[Required action]: Below are the entries; transcribe them exactly and drop every picture.

[Extracted records]
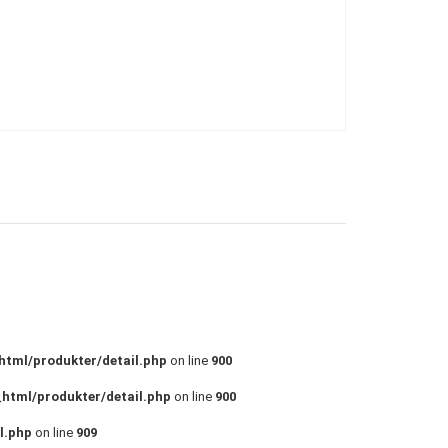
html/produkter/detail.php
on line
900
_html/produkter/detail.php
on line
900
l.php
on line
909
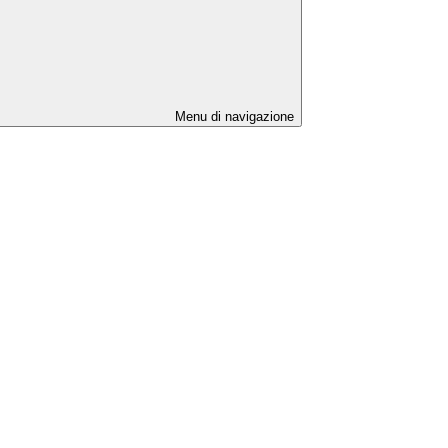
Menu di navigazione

[Written answer]:
html/produkter/detail.php
on line
900
_html/produkter/detail.php
on line
900
l.php
on line
909
Menu di navigazione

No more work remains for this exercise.